(Work instruction) Please pull out every line in the entries that contains the string "value", treating uppercase and lowercase as different.

━━━━━ Records to process ━━━━━

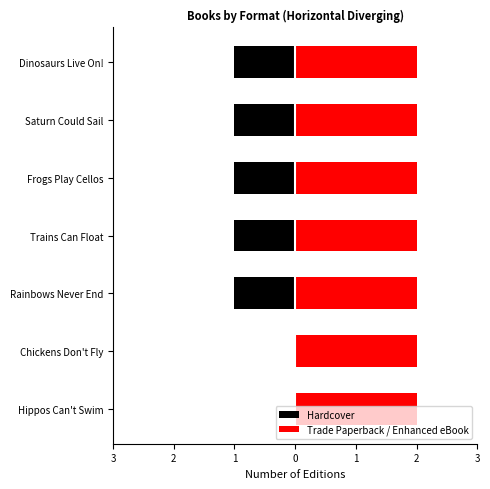

At how many categories does at least one series exceed 0?

7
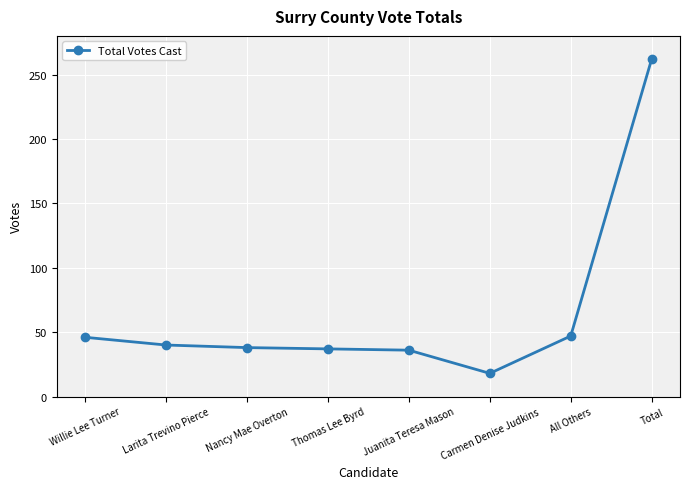

Read the value at Willie Lee Turner, to the nearest 5.

45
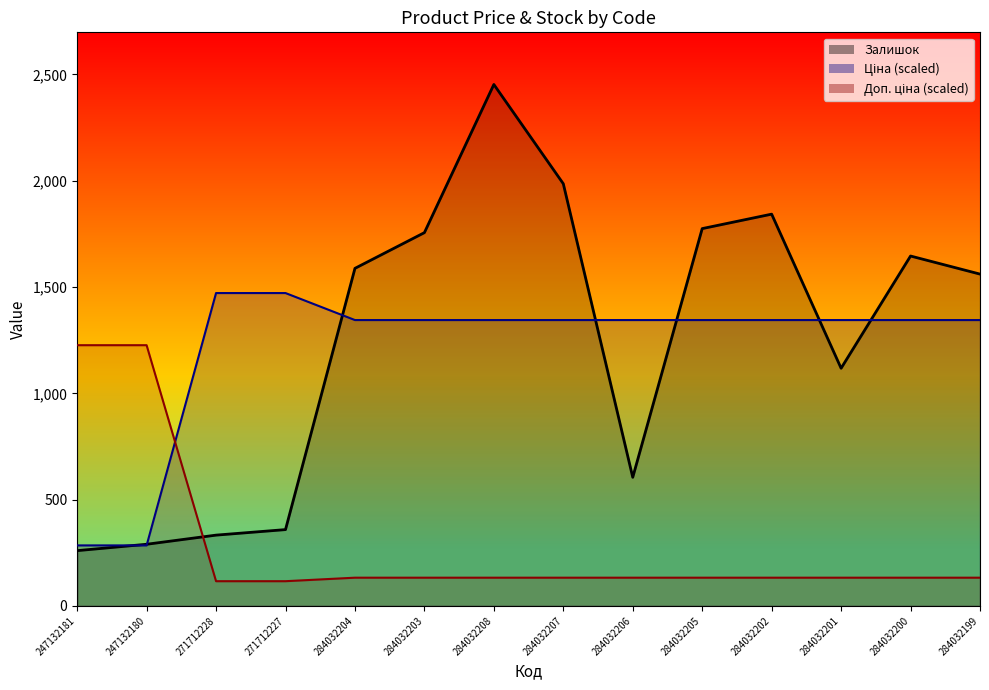

What is the average value of the Доп. ціна series?

286.7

━━━━━

(Response for this exercise)
Read the value at Willie Lee Turner, to the nearest 5.
What is the average value of the Доп. ціна series?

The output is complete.